─── Stored data
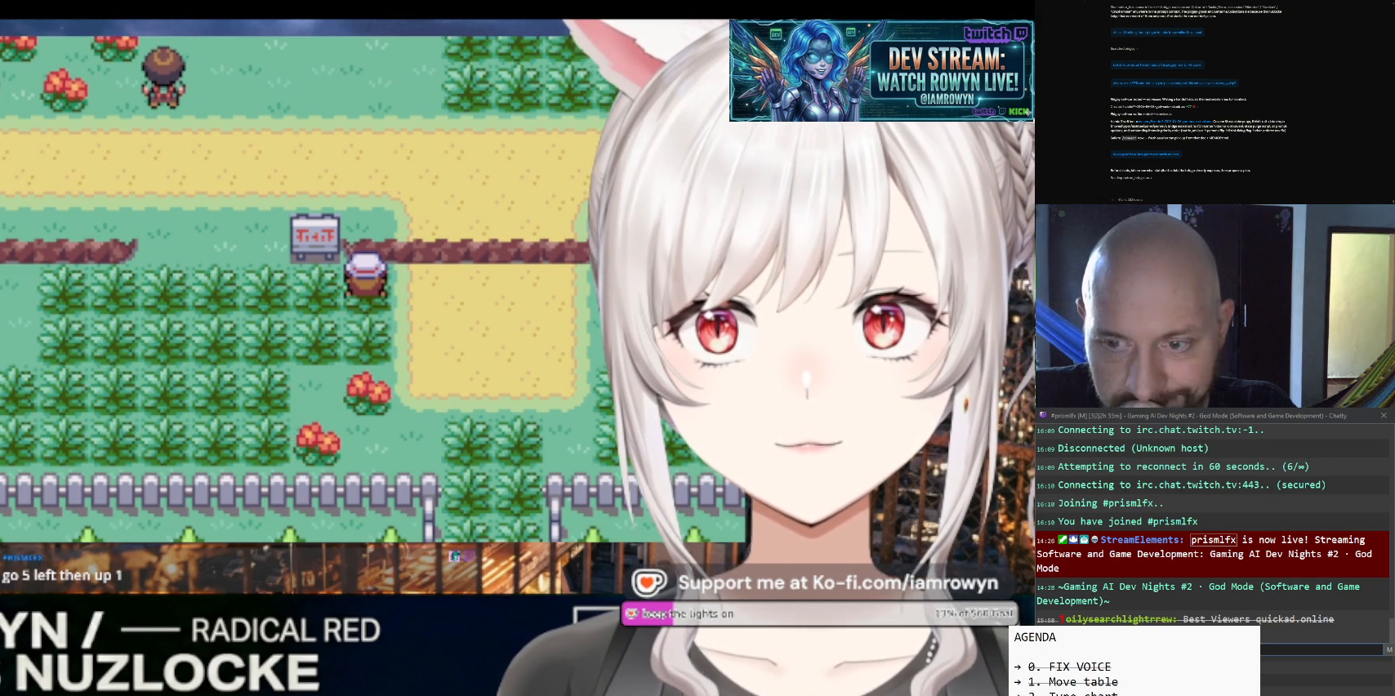
{"buttons": ["A"], "events": []}
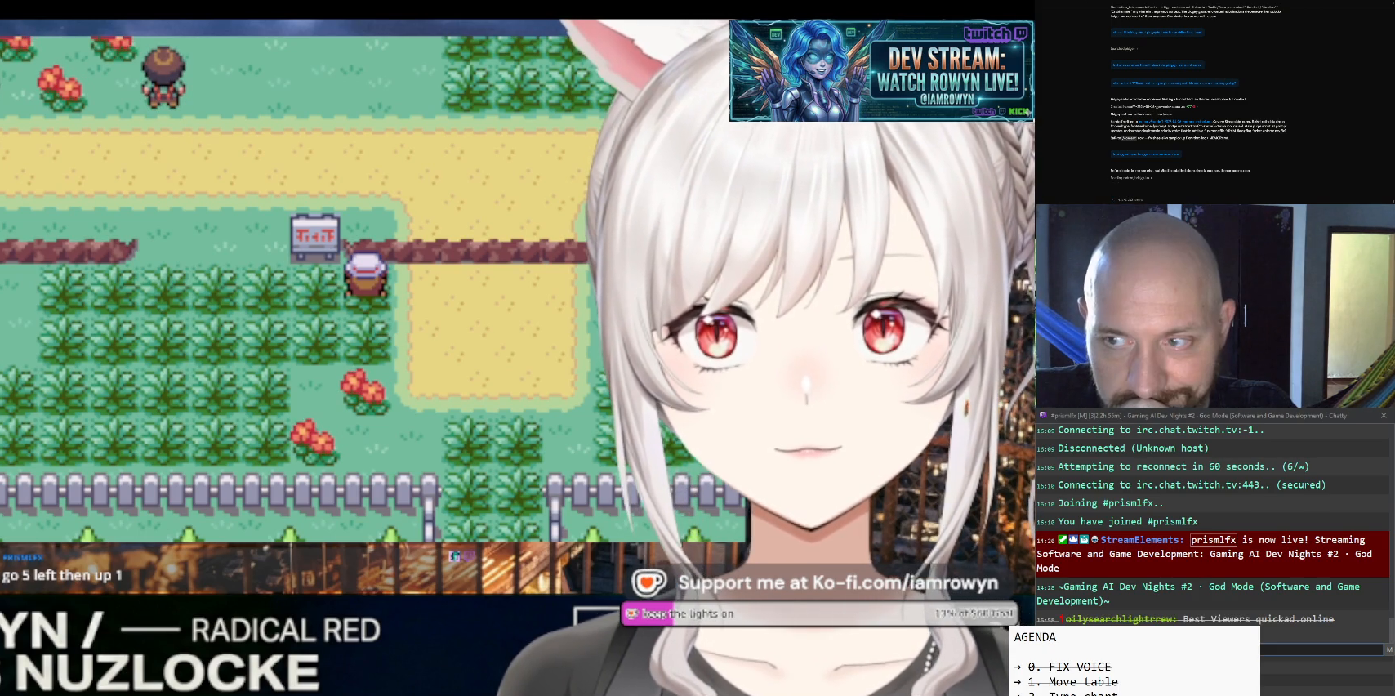
{"buttons": ["A"], "events": []}
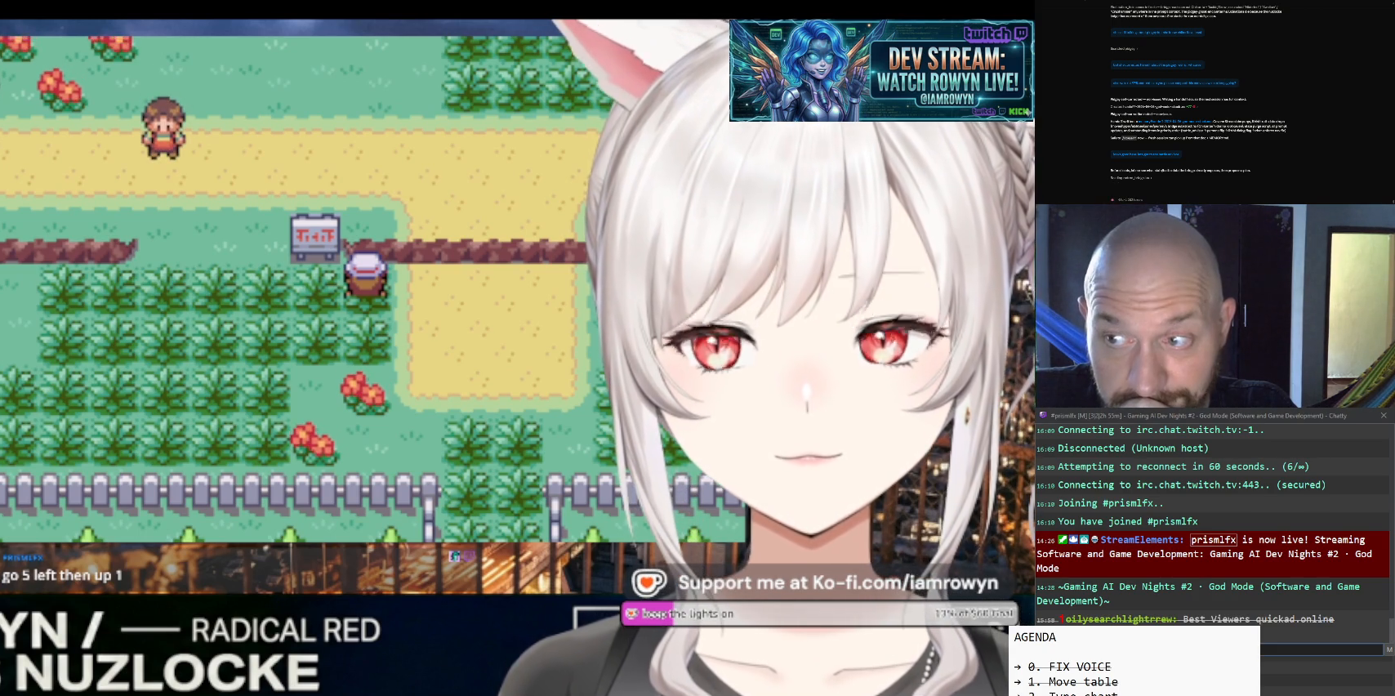
{"buttons": ["A"], "events": []}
──────
» Task directions
Every line above should be returned word for word, with the pictures left behind.

» Solution for this problem
{"buttons": ["A"], "events": []}
{"buttons": ["A"], "events": []}
{"buttons": ["A"], "events": []}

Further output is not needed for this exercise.